By finding Mary, and saying I believe you, and taking her as his wife. And then by showing he trusted her, and trusted God, by giving her the space to do this thing God was doing in and through her.

And each day, for the remaining months of her pregnancy, he had to wake up and keep trusting her and keep trusting God. Each day of Jesus’ childhood, he had to keep waking up and trusting that God was doing this new and great thing through the little kid he was raising.

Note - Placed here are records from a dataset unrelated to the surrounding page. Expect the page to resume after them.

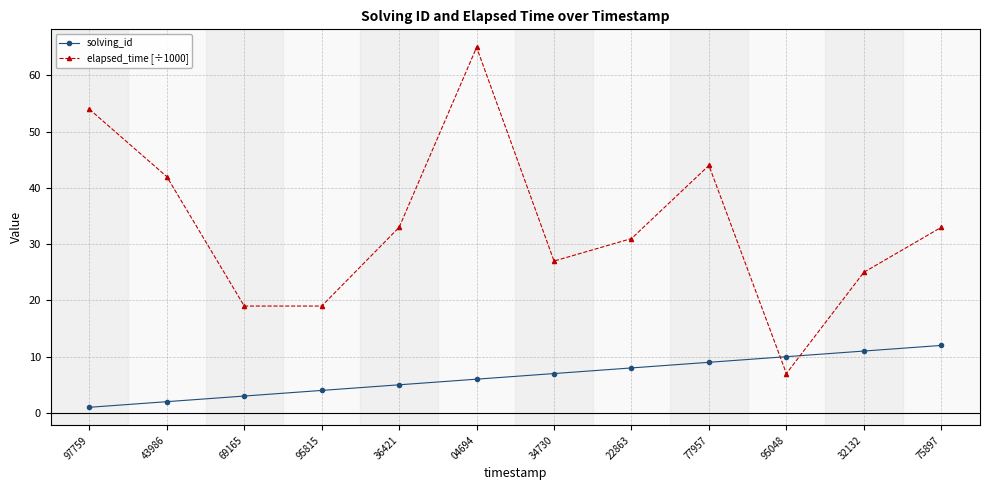

What are all the series names shown in the legend?

solving_id, elapsed_time [÷1000]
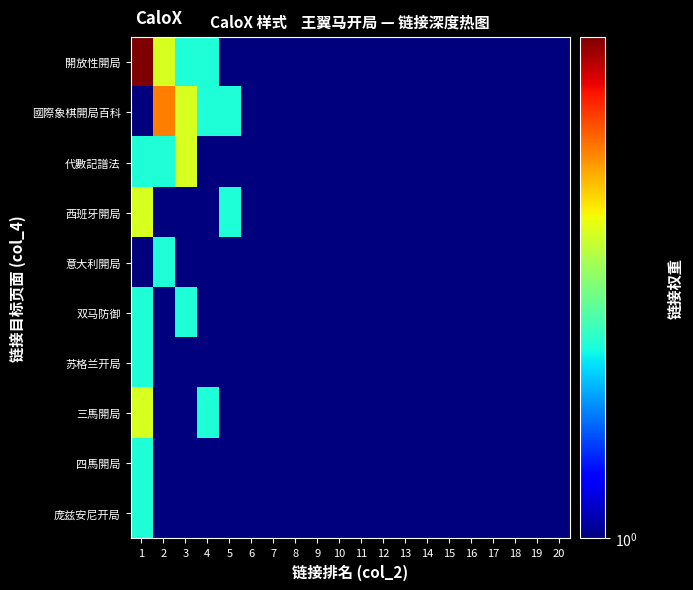

How many distinct data groups are displayed?

10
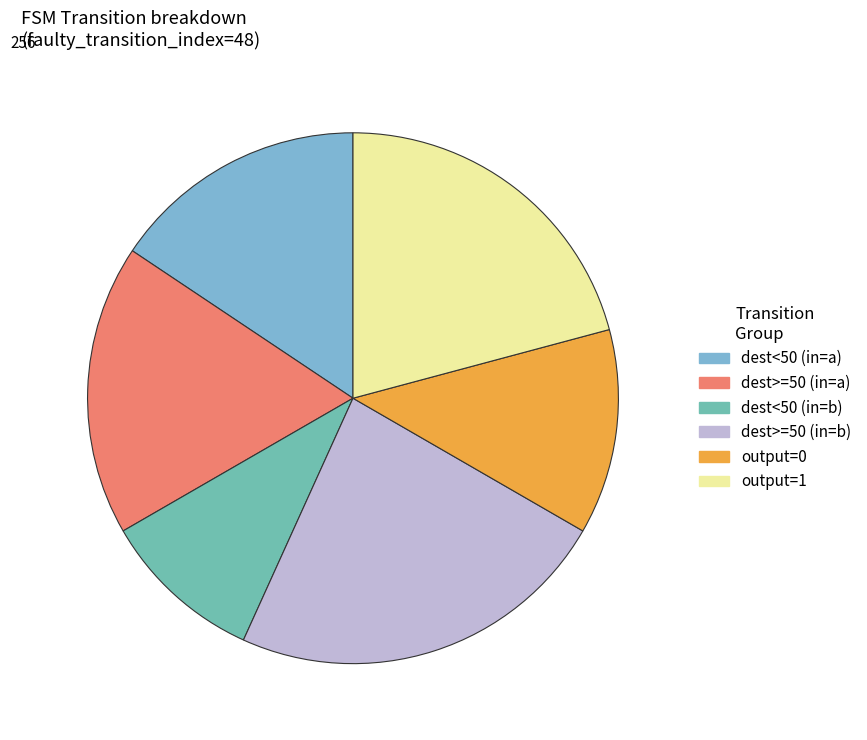

How many slices are in this pie chart?

6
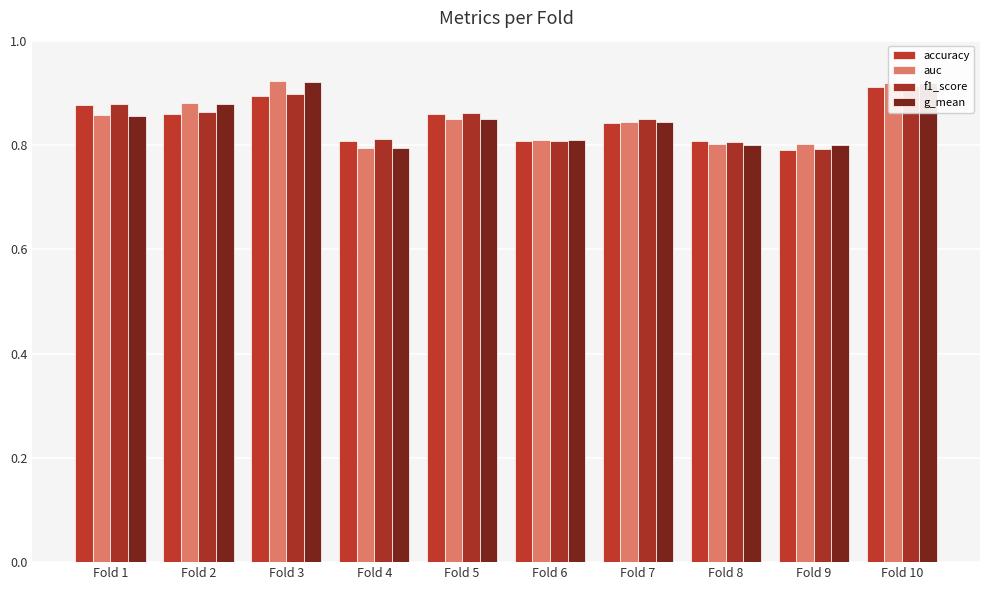

List the labels in order of accuracy value, smallest first.

Fold 9, Fold 4, Fold 6, Fold 8, Fold 7, Fold 2, Fold 5, Fold 1, Fold 3, Fold 10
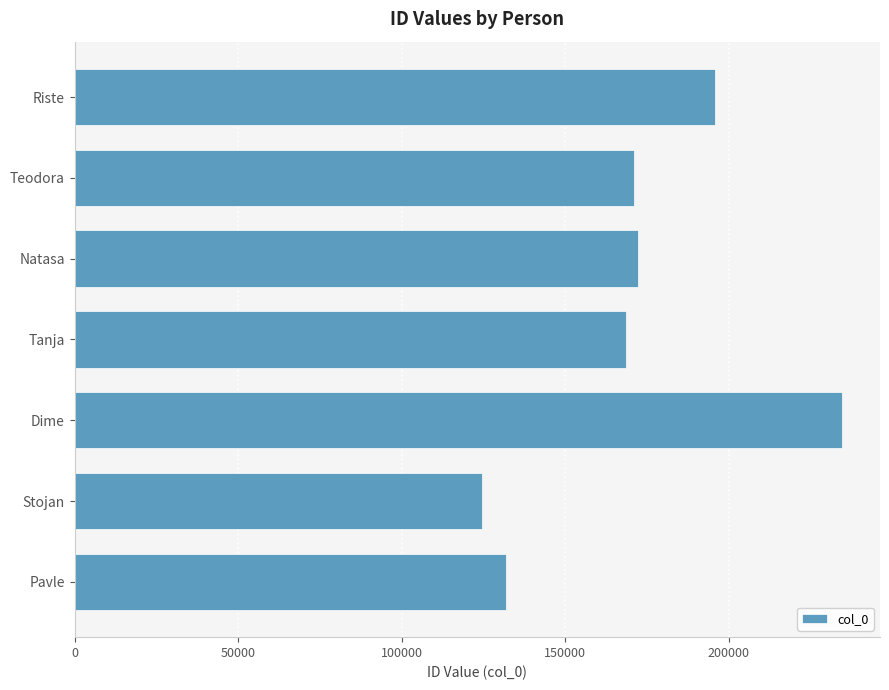

Which category has the highest value across all series?

Dime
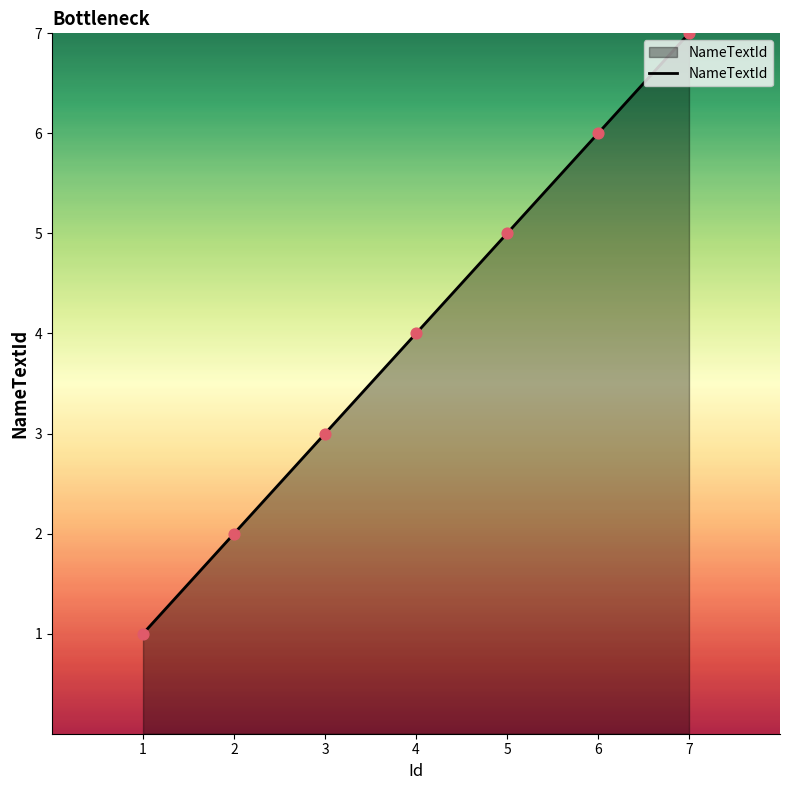

Approximately how many times larger is the value at 5 compared to 7?

0.7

Each day, he had to wake up and remember the dream. To doggedly remember who he was – I’m David’s son, destined for a part in this great story, and I don’t need to be afraid. And to doggedly remember and trust the good news. God is with us. Good things are coming. It’s going to be OK.

It’s hard to keep waking up and remembering the dream of God. But that’s our invitation this Advent season, this time before Christmas, this Light in the Darkness.

An Invitation to Whole Life Flourishing

Who or what in your life seems most gripped by disappointment?  Pray for that person or situation to be interrupted by God’s holy shift in perspective, for a waking up to hope and for courage to keep walking and working in hope.

And let’s spend a couple of minutes leaning into the heart of today’s good news.

Spiritual Practice of the Week

Spend a few minutes each morning or evening meditating on the meaning of Emmanuel—God with Us—to you in this season.